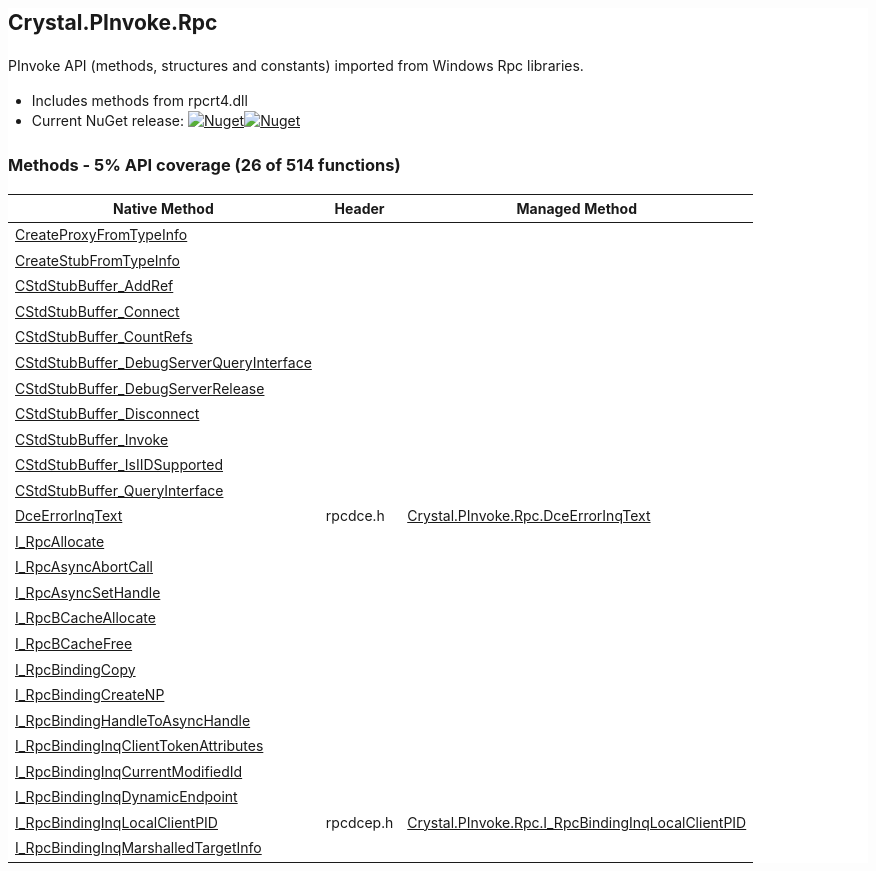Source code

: ## Crystal.PInvoke.Rpc  
PInvoke API (methods, structures and constants) imported from Windows Rpc libraries.

- Includes methods from rpcrt4.dll  
- Current NuGet release: [![Nuget](https://img.shields.io/nuget/v/Crystal.PInvoke.Rpc?logo=nuget&style=flat-square)![Nuget](https://img.shields.io/nuget/dt/Crystal.PInvoke.Rpc?label=%20&style=flat-square)](https://www.nuget.org/packages/Crystal.PInvoke.Rpc)  
### Methods - 5% API coverage (26 of 514 functions)  
Native Method | Header | Managed Method  
--- | --- | ---  
[CreateProxyFromTypeInfo](https://www.google.com/search?num=5&q=CreateProxyFromTypeInfo+site%3Adocs.microsoft.com) |  |   
[CreateStubFromTypeInfo](https://www.google.com/search?num=5&q=CreateStubFromTypeInfo+site%3Adocs.microsoft.com) |  |   
[CStdStubBuffer_AddRef](https://www.google.com/search?num=5&q=CStdStubBuffer_AddRef+site%3Adocs.microsoft.com) |  |   
[CStdStubBuffer_Connect](https://www.google.com/search?num=5&q=CStdStubBuffer_Connect+site%3Adocs.microsoft.com) |  |   
[CStdStubBuffer_CountRefs](https://www.google.com/search?num=5&q=CStdStubBuffer_CountRefs+site%3Adocs.microsoft.com) |  |   
[CStdStubBuffer_DebugServerQueryInterface](https://www.google.com/search?num=5&q=CStdStubBuffer_DebugServerQueryInterface+site%3Adocs.microsoft.com) |  |   
[CStdStubBuffer_DebugServerRelease](https://www.google.com/search?num=5&q=CStdStubBuffer_DebugServerRelease+site%3Adocs.microsoft.com) |  |   
[CStdStubBuffer_Disconnect](https://www.google.com/search?num=5&q=CStdStubBuffer_Disconnect+site%3Adocs.microsoft.com) |  |   
[CStdStubBuffer_Invoke](https://www.google.com/search?num=5&q=CStdStubBuffer_Invoke+site%3Adocs.microsoft.com) |  |   
[CStdStubBuffer_IsIIDSupported](https://www.google.com/search?num=5&q=CStdStubBuffer_IsIIDSupported+site%3Adocs.microsoft.com) |  |   
[CStdStubBuffer_QueryInterface](https://www.google.com/search?num=5&q=CStdStubBuffer_QueryInterface+site%3Adocs.microsoft.com) |  |   
[DceErrorInqText](https://www.google.com/search?num=5&q=DceErrorInqTextA+site%3Adocs.microsoft.com) | rpcdce.h | [Crystal.PInvoke.Rpc.DceErrorInqText](https://github.com/dahall/Crystal/search?l=C%23&q=DceErrorInqText)  
[I_RpcAllocate](https://www.google.com/search?num=5&q=I_RpcAllocate+site%3Adocs.microsoft.com) |  |   
[I_RpcAsyncAbortCall](https://www.google.com/search?num=5&q=I_RpcAsyncAbortCall+site%3Adocs.microsoft.com) |  |   
[I_RpcAsyncSetHandle](https://www.google.com/search?num=5&q=I_RpcAsyncSetHandle+site%3Adocs.microsoft.com) |  |   
[I_RpcBCacheAllocate](https://www.google.com/search?num=5&q=I_RpcBCacheAllocate+site%3Adocs.microsoft.com) |  |   
[I_RpcBCacheFree](https://www.google.com/search?num=5&q=I_RpcBCacheFree+site%3Adocs.microsoft.com) |  |   
[I_RpcBindingCopy](https://www.google.com/search?num=5&q=I_RpcBindingCopy+site%3Adocs.microsoft.com) |  |   
[I_RpcBindingCreateNP](https://www.google.com/search?num=5&q=I_RpcBindingCreateNP+site%3Adocs.microsoft.com) |  |   
[I_RpcBindingHandleToAsyncHandle](https://www.google.com/search?num=5&q=I_RpcBindingHandleToAsyncHandle+site%3Adocs.microsoft.com) |  |   
[I_RpcBindingInqClientTokenAttributes](https://www.google.com/search?num=5&q=I_RpcBindingInqClientTokenAttributes+site%3Adocs.microsoft.com) |  |   
[I_RpcBindingInqCurrentModifiedId](https://www.google.com/search?num=5&q=I_RpcBindingInqCurrentModifiedId+site%3Adocs.microsoft.com) |  |   
[I_RpcBindingInqDynamicEndpoint](https://www.google.com/search?num=5&q=I_RpcBindingInqDynamicEndpoint+site%3Adocs.microsoft.com) |  |   
[I_RpcBindingInqLocalClientPID](https://www.google.com/search?num=5&q=I_RpcBindingInqLocalClientPID+site%3Adocs.microsoft.com) | rpcdcep.h | [Crystal.PInvoke.Rpc.I_RpcBindingInqLocalClientPID](https://github.com/dahall/Crystal/search?l=C%23&q=I_RpcBindingInqLocalClientPID)  
[I_RpcBindingInqMarshalledTargetInfo](https://www.google.com/search?num=5&q=I_RpcBindingInqMarshalledTargetInfo+site%3Adocs.microsoft.com) |  |   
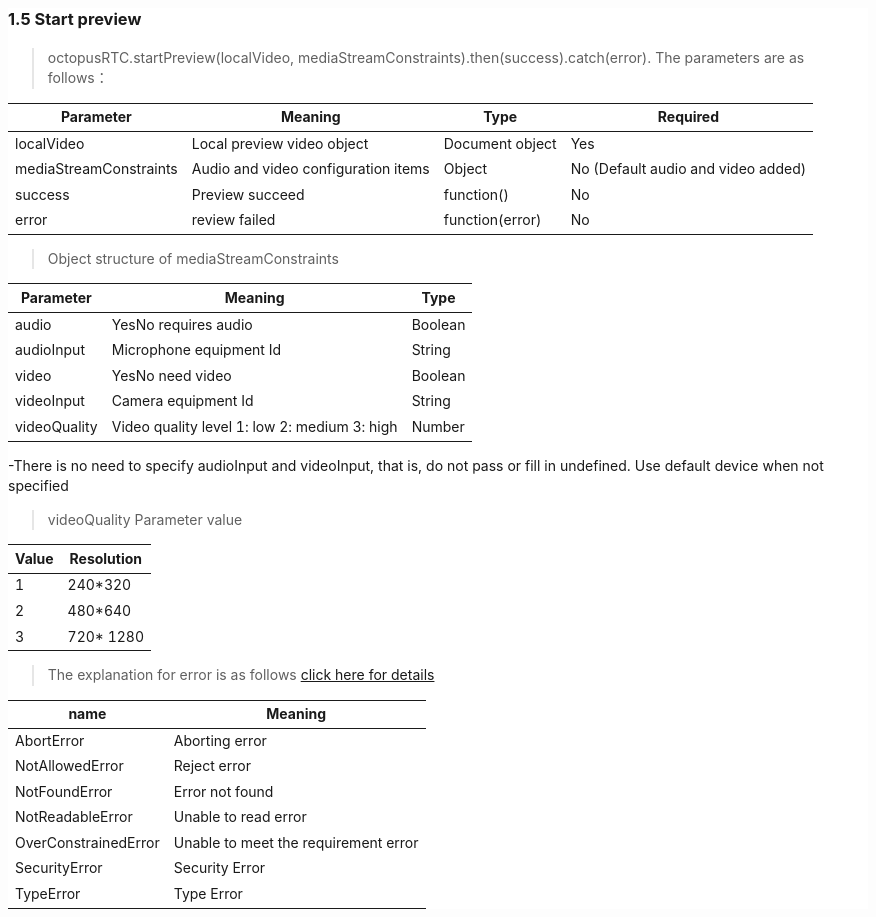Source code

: 
### <a name='1.5'></a> 1.5 Start preview

> octopusRTC.startPreview(localVideo, mediaStreamConstraints).then(success).catch(error). The parameters are as follows：

| Parameter     | Meaning                 | Type   | Required                |
| ---------------------- | --------------------- | --------------- | ------------------- |
| localVideo             | Local preview video object | Document object        | Yes                  |
| mediaStreamConstraints | Audio and video configuration items          | Object          | No (Default audio and video added) |
| success                | Preview succeed              | function()      | No                  |
| error                  | review failed              | function(error) | No                  |

> Object structure of mediaStreamConstraints

| Parameter     | Meaning                 | Type 
| ------------ | --------------------------- | ------- |
| audio        | YesNo requires audio                | Boolean |
| audioInput   | Microphone equipment Id               | String  |
| video        | YesNo need video                | Boolean |
| videoInput   | Camera equipment Id               | String  |
| videoQuality | Video quality level 1: low 2: medium 3: high | Number  |

-There is no need to specify audioInput and videoInput, that is, do not pass or fill in undefined. Use default device when not specified

> videoQuality Parameter value

| Value | Resolution     |
| ---- | ---------- |
| 1    | 240\*320   |
| 2    | 480\*640   |
| 3    | 720\* 1280 |

> The explanation for error is as follows [click here for details](https://developer.mozilla.org/zh-CN/docs/Web/API/MediaDevices/getUserMedia)

| name                 | Meaning             |
| -------------------- | ---------------- |
| AbortError           | Aborting error         |
| NotAllowedError      | Reject error         |
| NotFoundError        | Error not found       |
| NotReadableError     | Unable to read error     |
| OverConstrainedError | Unable to meet the requirement error |
| SecurityError        | Security Error         |
| TypeError            | Type Error          |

○ ○ ○ ○ ○ ○ ○

## [Directions for this task]
Render the records, from their start through the line that contains "PInvoke API (methods, structures", as a Markdown table with the columns Row and Text, giving each line its own numbered row and skipping blank lines. Leave the pictures out of your answer.

## [Solved exercise]
| Row | Text |
|---|---|
| 1 | Source code |
| 2 | : ## Crystal.PInvoke.Rpc   |
| 3 | PInvoke API (methods, structures and constants) imported from Windows Rpc libraries. |